### PAGE EXTRACT
+---+
Evolution and Morphogenesis of Simulated Modular Robots: A Comparison Between a Direct and Generative Encoding

  • Frank Veenstra
  • Andres Faina
  • Sebastian Risi
  • Kasper Stoy
Conference paper
Part of the Lecture Notes in Computer Science book series (LNCS, volume 10199)

Abstract

Modular robots offer an important benefit in evolutionary robotics, which is to quickly evaluate evolved morphologies and control systems in reality. However, artificial evolution of simulated modular robotics is a difficult and time consuming task requiring significant computational power. While artificial evolution in virtual creatures has made use of powerful generative encodings, here we investigate how a generative encoding and direct encoding compare for the evolution of locomotion in modular robots when the number of robotic modules changes. Simulating less modules would decrease the size of the genome of a direct encoding while the size of the genome of the implemented generative encoding stays the same. We found that the generative encoding is significantly more efficient in creating robot phenotypes in the initial stages of evolution when simulating a maximum of 5, 10, and 20 modules. This not only confirms that generative encodings lead to decent performance more quickly, but also that when simulating just a few modules a generative encoding is more powerful than a direct encoding for creating robotic structures. Over longer evolutionary time, the difference between the encodings no longer becomes statistically significant. This leads us to speculate that a combined approach – starting with a generative encoding and later implementing a direct encoding – can lead to more efficient evolved designs.
+---+
### USING THE INFORMATION
A) In the modular robots abstract, what happens to the genome size of each encoding when fewer modules are simulated?
B) Write what comes next in the modular robots abstract, starting after its final sentence.
The records aren't needed for anything here.

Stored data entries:
+---+
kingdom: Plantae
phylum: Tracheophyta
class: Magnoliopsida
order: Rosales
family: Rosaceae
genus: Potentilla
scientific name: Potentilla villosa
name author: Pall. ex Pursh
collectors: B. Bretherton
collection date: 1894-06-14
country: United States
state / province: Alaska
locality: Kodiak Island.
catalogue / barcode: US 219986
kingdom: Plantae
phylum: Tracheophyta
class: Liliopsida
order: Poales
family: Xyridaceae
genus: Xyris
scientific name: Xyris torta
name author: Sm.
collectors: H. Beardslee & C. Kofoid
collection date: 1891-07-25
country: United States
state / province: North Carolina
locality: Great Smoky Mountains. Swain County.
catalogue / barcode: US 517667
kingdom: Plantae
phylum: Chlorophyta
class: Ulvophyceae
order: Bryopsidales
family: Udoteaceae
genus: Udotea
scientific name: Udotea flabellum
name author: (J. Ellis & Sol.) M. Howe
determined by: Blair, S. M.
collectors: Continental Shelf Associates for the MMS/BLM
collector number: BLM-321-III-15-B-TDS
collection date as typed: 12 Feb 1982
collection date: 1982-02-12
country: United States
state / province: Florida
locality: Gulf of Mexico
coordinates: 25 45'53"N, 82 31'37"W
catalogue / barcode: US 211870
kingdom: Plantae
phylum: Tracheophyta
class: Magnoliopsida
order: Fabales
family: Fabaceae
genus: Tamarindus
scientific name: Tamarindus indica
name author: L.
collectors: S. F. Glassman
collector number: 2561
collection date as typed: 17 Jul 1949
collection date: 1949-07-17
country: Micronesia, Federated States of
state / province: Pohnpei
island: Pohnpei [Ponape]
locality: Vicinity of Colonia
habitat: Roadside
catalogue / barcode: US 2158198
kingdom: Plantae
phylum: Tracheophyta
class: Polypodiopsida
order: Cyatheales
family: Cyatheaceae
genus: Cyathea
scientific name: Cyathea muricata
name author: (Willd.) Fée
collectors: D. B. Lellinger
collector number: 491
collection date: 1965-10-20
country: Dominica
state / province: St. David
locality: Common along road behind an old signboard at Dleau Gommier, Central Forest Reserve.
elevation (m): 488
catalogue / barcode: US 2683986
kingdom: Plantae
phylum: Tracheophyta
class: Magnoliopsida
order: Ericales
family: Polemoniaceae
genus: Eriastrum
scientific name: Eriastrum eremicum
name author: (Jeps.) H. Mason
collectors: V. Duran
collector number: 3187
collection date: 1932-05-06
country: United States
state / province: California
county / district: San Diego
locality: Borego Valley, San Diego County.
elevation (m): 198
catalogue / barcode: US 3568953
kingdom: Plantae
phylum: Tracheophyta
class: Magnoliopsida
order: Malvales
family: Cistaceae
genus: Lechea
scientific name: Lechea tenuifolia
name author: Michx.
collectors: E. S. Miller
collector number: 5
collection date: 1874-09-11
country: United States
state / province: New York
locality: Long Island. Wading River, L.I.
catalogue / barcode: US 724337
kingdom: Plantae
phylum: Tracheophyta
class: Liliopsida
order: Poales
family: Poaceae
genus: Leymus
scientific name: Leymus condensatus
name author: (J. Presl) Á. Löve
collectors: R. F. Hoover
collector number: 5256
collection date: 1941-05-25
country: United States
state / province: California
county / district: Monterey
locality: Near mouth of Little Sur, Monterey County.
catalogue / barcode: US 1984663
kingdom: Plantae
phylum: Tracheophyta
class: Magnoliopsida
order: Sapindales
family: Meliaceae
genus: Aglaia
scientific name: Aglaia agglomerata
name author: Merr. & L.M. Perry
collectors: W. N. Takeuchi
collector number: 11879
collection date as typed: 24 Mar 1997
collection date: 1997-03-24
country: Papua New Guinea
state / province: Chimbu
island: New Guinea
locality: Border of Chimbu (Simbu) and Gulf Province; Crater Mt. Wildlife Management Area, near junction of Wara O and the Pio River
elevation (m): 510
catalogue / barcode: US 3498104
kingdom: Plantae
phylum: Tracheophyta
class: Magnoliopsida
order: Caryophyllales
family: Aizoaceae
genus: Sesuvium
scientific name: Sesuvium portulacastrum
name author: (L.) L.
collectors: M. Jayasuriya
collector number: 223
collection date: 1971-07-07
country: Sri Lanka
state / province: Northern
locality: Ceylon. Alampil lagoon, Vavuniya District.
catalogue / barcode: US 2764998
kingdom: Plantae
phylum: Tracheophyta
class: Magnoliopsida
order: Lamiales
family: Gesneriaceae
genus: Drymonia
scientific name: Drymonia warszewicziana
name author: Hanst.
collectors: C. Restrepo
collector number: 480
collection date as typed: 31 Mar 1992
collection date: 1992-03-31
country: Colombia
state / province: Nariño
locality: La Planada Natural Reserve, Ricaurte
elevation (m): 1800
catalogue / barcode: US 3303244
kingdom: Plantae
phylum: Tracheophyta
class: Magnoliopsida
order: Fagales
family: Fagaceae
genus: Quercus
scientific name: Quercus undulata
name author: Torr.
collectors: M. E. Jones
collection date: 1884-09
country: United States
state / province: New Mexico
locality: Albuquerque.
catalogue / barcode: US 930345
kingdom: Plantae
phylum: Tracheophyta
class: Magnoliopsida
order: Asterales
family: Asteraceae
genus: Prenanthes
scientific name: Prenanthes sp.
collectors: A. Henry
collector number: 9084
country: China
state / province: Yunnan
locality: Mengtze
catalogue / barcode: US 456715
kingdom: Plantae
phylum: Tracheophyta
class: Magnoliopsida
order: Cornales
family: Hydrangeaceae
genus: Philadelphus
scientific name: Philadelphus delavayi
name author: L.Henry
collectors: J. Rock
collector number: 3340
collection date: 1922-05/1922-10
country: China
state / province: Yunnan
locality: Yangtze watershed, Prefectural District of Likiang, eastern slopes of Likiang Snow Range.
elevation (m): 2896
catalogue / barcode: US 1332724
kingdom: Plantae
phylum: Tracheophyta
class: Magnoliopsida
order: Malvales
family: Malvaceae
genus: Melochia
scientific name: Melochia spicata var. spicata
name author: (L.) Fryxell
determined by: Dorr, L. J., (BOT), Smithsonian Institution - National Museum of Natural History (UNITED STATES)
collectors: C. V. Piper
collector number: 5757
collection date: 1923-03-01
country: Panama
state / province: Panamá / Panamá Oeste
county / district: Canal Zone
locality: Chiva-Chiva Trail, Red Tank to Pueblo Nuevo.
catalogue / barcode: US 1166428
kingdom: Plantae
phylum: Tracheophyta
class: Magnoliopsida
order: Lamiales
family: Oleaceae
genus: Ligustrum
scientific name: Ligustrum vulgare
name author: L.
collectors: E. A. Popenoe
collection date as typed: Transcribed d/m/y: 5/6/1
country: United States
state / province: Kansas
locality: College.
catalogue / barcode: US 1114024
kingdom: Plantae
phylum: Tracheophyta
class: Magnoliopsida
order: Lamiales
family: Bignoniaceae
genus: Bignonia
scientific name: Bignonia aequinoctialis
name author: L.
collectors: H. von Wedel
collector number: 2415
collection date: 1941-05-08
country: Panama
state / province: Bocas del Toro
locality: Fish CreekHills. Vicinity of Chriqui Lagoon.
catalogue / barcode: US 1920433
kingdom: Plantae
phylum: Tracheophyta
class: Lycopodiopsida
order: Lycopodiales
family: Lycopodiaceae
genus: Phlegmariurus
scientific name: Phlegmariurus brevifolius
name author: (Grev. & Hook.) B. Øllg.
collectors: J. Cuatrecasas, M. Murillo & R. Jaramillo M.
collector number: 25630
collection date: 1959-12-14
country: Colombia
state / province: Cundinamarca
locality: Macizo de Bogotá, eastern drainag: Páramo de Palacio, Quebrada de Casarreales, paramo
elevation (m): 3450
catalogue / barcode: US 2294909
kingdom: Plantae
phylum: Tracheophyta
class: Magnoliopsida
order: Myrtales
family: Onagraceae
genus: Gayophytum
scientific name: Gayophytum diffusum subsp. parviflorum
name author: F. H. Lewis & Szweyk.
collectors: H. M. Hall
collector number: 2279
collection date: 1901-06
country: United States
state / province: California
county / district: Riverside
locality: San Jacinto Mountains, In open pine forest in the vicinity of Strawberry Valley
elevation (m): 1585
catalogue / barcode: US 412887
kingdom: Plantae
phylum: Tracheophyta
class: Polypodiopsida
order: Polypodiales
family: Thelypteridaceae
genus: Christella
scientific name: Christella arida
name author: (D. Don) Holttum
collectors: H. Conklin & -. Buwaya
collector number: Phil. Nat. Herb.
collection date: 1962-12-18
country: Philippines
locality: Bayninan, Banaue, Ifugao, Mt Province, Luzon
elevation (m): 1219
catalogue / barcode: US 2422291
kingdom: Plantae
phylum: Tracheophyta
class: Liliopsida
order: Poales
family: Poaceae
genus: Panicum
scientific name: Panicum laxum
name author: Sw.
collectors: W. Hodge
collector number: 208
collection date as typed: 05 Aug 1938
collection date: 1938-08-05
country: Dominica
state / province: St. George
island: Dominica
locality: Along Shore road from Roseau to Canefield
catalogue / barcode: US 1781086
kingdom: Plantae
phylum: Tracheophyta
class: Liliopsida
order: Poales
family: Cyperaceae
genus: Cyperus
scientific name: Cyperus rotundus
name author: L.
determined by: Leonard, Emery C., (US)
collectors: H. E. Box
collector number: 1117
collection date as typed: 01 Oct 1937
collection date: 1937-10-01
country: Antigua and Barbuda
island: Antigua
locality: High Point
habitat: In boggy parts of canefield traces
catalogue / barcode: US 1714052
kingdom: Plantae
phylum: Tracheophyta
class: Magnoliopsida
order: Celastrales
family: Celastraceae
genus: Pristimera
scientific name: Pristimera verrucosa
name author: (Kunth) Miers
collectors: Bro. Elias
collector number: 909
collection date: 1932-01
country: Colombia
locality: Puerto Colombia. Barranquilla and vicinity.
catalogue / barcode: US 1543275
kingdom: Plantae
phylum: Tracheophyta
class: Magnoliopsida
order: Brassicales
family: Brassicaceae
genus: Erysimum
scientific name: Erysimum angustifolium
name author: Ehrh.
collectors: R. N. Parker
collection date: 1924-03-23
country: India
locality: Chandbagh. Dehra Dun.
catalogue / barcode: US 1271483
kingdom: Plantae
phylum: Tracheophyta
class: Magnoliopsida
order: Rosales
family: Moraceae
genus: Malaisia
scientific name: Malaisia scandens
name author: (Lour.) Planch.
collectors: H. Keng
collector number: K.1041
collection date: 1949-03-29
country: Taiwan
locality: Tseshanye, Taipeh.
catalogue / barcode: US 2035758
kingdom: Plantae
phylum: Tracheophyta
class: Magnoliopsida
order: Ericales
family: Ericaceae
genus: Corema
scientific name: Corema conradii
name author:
+---+
### RESULTS BY TASK
A) The direct encoding's genome gets smaller, while the generative encoding's genome stays the same size.

B)
Keywords

Modular robots Evolutionary algorithms Direct and generative encodings 

Notes

Acknowledgement

This project was in part funded by Project ‘flora robotica’ which has received funding from the European Unions Horizon 2020 research and innovation program under the FET grant agreement, no. 640959. Computation/simulation for the work described in this paper was supported by the DeIC National HPC Centre, SDU. Special thanks to Rodrigo Moreno Garca (Universidad Nacional de Colombia) and Ceyue Liu (China University of Mining & Technology) that helped shape the design and implementation of the robotic Modules.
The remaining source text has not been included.